Search Like a Scholar With Google Scholar Today

man studying with his laptop

In any research process, the literature search is considered as one of the most important stages. Thanks to the internet, people can go online and Google the necessary literature to complete their studies. However, Google can be a vast ocean with too many resources. There’s just too much information out there.

Instead of spending a long time Googling studies, why not try Google Scholar?

Introducing Google Scholar

Google Scholar (GS) is a branch of Google made for searching academic resources. Think of it as the scholarly version of Google. It offers users literary sources, such as books, articles, abstracts and dissertations from a variety of fields.

When you use GS, you won’t search all the websites on Google; instead, you’ll search repositories of universities, publishers and other scholarly websites.

Google Scholar has a smaller pool compared to Google searches. Most of the results you’ll find in GS are reliable scholarly sources only. But GS is free and easy to use via a desktop, laptop or mobile device. It also includes a number of handy features.

If you’re going to use Google Scholar search, keep in mind that Google isn’t too meticulous in what it includes in the results, unlike subscription-based databases like Web of Science or Scopus. So it’s always worth your time to assess the credibility of the resources found in Google Scholar.

Is Google Scholar Better than “Regular” Google Search?

“Normal” Google is always helpful in answering daily internet searches. But if you’re looking for something more academic yet just as familiar as Google, Google Scholar can make your life easier.

One of the pros of using GS is its interface. It is familiar and comforting to anyone who uses Google. This means you don’t have to learn complex tricks to find the scholarly information you need.

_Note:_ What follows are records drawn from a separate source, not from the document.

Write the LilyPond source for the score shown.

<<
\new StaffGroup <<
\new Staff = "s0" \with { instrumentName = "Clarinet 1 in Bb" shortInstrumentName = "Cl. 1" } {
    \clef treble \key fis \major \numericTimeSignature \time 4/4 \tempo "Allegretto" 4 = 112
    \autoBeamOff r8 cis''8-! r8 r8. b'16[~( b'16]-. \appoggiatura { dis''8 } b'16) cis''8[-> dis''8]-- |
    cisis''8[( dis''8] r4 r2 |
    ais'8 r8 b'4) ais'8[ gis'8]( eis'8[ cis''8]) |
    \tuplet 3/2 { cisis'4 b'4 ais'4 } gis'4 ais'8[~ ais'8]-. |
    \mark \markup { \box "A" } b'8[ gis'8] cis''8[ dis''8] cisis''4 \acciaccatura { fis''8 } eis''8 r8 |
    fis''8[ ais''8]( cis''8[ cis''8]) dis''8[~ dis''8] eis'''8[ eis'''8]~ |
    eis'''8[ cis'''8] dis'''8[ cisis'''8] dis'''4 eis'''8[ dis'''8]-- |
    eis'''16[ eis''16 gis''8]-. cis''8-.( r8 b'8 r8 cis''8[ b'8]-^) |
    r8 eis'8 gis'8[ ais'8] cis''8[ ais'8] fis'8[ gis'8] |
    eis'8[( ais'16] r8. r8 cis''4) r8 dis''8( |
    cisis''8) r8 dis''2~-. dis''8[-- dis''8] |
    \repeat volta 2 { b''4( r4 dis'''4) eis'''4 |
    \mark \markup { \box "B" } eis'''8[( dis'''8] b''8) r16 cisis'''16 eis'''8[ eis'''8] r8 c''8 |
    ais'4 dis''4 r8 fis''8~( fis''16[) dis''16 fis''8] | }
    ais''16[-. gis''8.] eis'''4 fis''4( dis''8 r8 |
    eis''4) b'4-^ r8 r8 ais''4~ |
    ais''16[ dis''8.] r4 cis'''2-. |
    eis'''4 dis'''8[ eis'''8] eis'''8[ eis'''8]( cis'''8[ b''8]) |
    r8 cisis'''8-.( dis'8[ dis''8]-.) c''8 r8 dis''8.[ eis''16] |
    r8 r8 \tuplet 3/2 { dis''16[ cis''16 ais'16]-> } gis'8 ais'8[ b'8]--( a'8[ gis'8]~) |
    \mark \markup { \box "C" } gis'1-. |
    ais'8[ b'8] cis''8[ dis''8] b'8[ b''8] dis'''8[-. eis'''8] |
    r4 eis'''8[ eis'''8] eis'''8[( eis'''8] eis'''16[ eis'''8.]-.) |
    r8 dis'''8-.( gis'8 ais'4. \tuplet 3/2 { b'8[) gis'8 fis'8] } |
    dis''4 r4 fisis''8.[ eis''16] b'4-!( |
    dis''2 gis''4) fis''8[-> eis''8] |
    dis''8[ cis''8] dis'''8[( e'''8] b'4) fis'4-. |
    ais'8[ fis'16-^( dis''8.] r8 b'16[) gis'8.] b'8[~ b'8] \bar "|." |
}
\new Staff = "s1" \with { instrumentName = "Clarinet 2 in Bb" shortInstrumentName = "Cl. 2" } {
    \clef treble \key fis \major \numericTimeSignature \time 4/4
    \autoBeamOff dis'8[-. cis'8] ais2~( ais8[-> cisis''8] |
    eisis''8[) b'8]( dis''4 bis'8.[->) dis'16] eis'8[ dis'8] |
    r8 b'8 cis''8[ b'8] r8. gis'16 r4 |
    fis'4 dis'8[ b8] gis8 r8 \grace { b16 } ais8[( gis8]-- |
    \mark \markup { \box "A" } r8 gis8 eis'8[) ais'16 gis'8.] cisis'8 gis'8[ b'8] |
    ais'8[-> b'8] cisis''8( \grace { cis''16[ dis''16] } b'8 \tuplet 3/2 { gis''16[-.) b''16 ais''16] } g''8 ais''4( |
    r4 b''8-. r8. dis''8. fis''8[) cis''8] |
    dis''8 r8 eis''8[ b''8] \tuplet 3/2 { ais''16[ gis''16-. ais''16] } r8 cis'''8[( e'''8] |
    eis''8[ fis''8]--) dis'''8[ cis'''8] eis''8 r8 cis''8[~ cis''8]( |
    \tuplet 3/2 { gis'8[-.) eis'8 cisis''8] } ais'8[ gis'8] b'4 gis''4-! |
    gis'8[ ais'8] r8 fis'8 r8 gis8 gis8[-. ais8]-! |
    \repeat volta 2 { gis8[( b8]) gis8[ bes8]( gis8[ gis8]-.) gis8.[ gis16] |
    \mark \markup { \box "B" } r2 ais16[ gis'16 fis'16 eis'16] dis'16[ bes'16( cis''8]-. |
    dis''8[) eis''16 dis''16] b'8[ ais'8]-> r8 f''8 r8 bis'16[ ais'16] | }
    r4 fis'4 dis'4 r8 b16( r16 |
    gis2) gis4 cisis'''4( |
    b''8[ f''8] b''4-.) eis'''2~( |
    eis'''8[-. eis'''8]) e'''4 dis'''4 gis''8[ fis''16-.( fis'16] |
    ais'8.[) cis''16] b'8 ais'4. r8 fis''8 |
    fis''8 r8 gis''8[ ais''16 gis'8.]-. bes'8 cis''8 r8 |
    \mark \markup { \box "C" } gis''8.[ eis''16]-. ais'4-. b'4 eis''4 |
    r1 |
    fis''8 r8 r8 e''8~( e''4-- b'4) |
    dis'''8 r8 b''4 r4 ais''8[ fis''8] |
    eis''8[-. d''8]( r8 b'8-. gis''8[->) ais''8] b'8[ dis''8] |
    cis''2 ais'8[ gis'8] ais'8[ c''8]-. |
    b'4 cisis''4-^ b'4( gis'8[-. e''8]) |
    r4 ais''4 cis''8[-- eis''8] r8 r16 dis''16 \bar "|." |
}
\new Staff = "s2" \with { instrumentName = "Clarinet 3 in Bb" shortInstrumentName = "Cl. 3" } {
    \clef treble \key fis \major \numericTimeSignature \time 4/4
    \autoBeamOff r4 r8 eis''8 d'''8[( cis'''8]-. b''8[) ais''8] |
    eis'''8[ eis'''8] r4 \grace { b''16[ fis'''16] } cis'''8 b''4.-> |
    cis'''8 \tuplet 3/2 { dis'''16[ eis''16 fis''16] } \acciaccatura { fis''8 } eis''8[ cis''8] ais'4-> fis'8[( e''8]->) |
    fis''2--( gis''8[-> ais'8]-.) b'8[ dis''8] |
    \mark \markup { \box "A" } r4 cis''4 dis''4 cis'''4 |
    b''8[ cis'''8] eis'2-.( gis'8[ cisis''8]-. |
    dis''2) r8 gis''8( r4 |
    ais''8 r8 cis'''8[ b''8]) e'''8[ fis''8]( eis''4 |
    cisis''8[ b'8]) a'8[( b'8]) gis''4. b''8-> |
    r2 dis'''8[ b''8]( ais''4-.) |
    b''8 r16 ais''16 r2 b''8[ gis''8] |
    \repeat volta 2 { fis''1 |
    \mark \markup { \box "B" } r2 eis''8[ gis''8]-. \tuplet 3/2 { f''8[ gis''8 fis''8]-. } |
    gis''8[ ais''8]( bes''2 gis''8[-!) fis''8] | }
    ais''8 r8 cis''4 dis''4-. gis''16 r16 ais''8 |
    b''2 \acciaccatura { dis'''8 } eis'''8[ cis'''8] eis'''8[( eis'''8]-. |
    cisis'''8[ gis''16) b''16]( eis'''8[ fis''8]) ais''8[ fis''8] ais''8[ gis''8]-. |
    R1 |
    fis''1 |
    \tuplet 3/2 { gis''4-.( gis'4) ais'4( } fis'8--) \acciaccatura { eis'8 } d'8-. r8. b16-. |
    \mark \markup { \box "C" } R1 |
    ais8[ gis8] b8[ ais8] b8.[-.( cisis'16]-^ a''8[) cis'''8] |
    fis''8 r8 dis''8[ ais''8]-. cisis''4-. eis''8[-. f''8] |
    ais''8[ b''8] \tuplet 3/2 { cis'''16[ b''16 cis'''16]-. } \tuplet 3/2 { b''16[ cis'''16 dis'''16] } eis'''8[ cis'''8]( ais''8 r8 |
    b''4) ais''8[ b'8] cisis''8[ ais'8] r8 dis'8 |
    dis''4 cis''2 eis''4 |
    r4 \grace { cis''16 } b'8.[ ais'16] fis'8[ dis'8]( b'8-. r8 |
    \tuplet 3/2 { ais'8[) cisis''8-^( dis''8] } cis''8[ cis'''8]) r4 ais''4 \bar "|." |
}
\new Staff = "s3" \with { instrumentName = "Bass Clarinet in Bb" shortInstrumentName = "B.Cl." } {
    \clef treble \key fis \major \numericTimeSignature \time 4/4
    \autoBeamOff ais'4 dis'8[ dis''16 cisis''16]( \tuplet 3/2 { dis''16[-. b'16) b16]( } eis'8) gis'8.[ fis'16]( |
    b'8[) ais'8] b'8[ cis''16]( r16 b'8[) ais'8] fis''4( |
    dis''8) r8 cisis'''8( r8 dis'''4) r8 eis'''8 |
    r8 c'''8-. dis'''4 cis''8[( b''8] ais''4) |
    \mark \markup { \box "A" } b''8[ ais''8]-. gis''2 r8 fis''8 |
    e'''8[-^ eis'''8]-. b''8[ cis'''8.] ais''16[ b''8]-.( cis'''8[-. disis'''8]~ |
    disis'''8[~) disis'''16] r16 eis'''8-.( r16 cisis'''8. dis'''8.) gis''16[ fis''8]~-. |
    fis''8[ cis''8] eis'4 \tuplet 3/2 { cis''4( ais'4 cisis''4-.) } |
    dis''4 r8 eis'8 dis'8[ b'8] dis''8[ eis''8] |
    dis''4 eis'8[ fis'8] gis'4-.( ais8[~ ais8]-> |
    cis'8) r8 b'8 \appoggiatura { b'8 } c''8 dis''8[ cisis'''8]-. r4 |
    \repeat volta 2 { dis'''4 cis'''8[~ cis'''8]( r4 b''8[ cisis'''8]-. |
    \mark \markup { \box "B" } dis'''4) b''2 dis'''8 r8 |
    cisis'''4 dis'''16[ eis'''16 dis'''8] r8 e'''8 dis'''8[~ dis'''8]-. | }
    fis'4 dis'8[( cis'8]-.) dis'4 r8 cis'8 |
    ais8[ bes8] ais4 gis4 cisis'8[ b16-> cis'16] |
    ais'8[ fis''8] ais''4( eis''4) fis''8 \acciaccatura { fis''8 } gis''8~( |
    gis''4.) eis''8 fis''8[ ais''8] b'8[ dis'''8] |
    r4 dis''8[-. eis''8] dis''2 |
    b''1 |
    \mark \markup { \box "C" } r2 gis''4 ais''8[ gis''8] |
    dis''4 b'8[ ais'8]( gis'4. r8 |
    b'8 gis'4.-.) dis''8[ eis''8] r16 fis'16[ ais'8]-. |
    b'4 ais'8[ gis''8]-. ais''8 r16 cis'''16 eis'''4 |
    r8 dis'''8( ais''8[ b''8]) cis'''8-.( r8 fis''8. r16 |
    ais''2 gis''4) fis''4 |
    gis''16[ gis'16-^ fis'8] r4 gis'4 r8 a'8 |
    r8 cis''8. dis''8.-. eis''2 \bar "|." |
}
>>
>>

Also, Google Search offers the following:

  • Links that enable users to find full-text versions of articles.
  • Links that allow you to explore works that cited the listed work you’re working with.
  • The option to copy formatted citations in different styles, including APA and MLA.
  • Export bibliographic data via reference management software.

Although using Google Scholar is free, most of the content is not. However, Google always finds the best copies of restricted articles to help you with your search.

You Can Customize Search Options and Preferences on Google Scholar

Photo by Compare Fibre on Unsplash

You don’t have to adjust the settings of Google Scholar to get the best results. But to maximize your experience, GS offers additional customization features, which include library integrations.

You can find the settings menu on the top left of the Google Scholar page. Its settings are divided into the following sections:

  1. Language. If you want results in a specific language, you can define that here.
  2. Search results. This contains the most common controls:
    1. Bibliographic manager. If you are using another academic reference manager, allow the export of citation format via this feature. The available options include Mendeley, RefMan, EndNote and BibTex.
    2. Collections to search. By default, GS searches articles and patents, but you can change this setting if you’re not interested in one or the other.
  3. Button. This Chrome extension enables users to search Google Scholar from any website.
  4. Library links. As mentioned above, you can still get full-text articles through an institution’s subscription. Search for and add your institution to have a relevant link.

How to Use Google Scholar

There’s no such thing as an “I’m Feeling Lucky Button” on GS, so finding the right citations or studies will require some best practices.

To get the most out of this search tool:

Carefully Define the Keywords You Use

Avoid typing random keywords to find something useful. You might end up with repetitive search results. Instead, jot down the things you want to learn in your research. Next, break down these ideas into chunks or subtopics. Once you have your subtopics, create a list of keywords and phrases that can help you find information for each subtopic.

If you’re unfamiliar with a topic, use online news publications, encyclopedias and other sources available on Google’s standard search engine. Use these sources to mine for keywords to use on GS for a richer set of results.

Avoid Redundant Efforts with Libraries to Stay Organized

Create libraries to save search results. Google Scholar allows users to create libraries for specific research topics. When you find results that match your intent, save the content to a relevant library, bookmark it or copy the link for later use.

Google Scholar is a useful resource for academic research and pursuits. You can also use this tool to look into many topics and make your research significantly easier.